On prior hikes, I planned my days so that I would stop for the night at the Nantahala Outdoor Center or NOC. The complex of buildings sits at the intersection of the AT and the Nantahala River and is dedicated to a wide range of outdoor activities including hiking, white-water rafting, kayaking, and zip-lining. A 2,500ft descent into the NOC followed by a 3000ft climb out also makes this a great location to split a hard hiking day into 2 easy ones.
Since I’d hiked extra miles the day before in order to get dry at the Aqoune Lodge, I planned to stop at the NOC for lunch, then continue hiking to a shelter on Sassafras mountain. The early morning views as I descended into the gorge were amazing. I love looking down at the mountain tops that poking through the low cloud ceiling before the sun burned them away. I imagined that Monica was hiding in the trees to make the view perfect.
After a quick lunch at the NOC, I began the relentless hike up to Sassafras shelter. It rained most of the afternoon. I should be getting used to hiking in wet clothes, but after a few hours, I’m thinking about being dry even more than food.
Sassafras shelter is a large 2-level shelter with covered tables, benches for cooking, and plenty of nearby camping. I arrived around 5:00pm to find that there were already 15 hikers in the shelter, and several more congregating around the tables. I wedged myself into the upper level, having decided earlier that day that I was going to give “sheltered life” another try. Besides, I didn’t want to set up my tent in the rain. I changed into dry clothes and snacked while listening to 2 drunken section hikers (fortunately southbound) discuss solutions to the worlds problems. I also recognized the familiar faces of the Hiker Bubble from my earlier attempt to stay in a shelter. I learned that this group were calling themselves the “Hootin’ Hoodlums,” and all 9 of them were present and accounted for. Those pesky kids…
I went to sleep late, enjoyed the thunderstorm and rattat-tat pelting rain on the metal roof. Then the symphony of snoring, farting, shifting sleeping bags began. It was oddly comforting to be part of the pack.
I woke just after sunrise feeling well rested, but too lazy to get out of my warm sleeping bag. I was only 21 miles from my next stop at Fontana Dam, but saw no point in pushing myself to get there in one day. Hiking in the morning mist was beautiful, and cool, and peaceful. The birds even sounded echo-ey. Green was annihilating Brown in the war of color dominance over the landscape.
I ran into several of the Hoodlums at a road crossing called Steacoah Gap. Some kind soul had left a pile of bananas and apples which we all ate together. Trail Magic like this was becoming so common that I barely thought about how unusual it would be to discover that someone had left free fruit for a group of homeless-looking people to snack on if we were back in the city.
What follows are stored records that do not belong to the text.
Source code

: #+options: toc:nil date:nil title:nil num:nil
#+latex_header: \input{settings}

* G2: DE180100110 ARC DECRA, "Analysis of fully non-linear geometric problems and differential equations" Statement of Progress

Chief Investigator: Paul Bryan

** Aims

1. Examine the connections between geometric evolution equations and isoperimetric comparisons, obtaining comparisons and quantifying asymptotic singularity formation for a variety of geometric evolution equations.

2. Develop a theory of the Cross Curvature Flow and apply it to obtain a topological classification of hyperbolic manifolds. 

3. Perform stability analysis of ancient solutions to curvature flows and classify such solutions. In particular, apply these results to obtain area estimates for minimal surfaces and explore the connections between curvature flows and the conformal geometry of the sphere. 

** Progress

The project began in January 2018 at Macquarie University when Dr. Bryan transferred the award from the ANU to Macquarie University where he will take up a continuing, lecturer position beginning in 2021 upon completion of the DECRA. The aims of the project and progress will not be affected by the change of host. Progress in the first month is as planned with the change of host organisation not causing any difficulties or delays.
The calories from the fruit went to good use as we climbed a section called “Jacob’s Ladder.” There was never a point that it was steep enough we had to use our hands as well as our feet to climb, but it was steep enough to feel like an accomplishment when we reached the summit. There were periodic owl-like sounds echoing from the forest above and behind me. A pair of the Hoodlums (Rabbit and Tim) that happened to be hiked with me answered back with a hoot of their own. So, this is why they call themselves the Hootin’ Hoodlums, I thought, and well…I guess it’s a more natural form of noise pollution than honking horns and cell phones ringing. I couldn’t resist the urge to sound my own barbaric bray. I knew it might be presumptuous to include myself as another Hooter, and hoped that my “Hee-Haaw” would conjure images of a valiant pack mule, rather than a stubborn Jackass.
The “Hootin’ Hoodlums” joined me at a shelter just a few miles away from Fontana Dam. This time, I was firmly entrenched in the shelter by the time they arrived, we hadn’t had rain all day, and space wasn’t much of an issue. We had all hiked the same terrain, under the same conditions for several days and my social barriers were fading (a bit).
Several of us gathered firewood, and soon we had a cozy campfire going. Stories, and trail names, were exchanged. One hiker, named Mountain Goat (so named because he carried the skull of a goat that had been poached on his property) noticed that I didn’t have a zip-lock bag big enough for my iPad and gave me one as extra protection from the rain. This time, when the “does anyone want to try this?” questions started floating around, they looked at me too. The dehydrated beef stroganoff is delicious.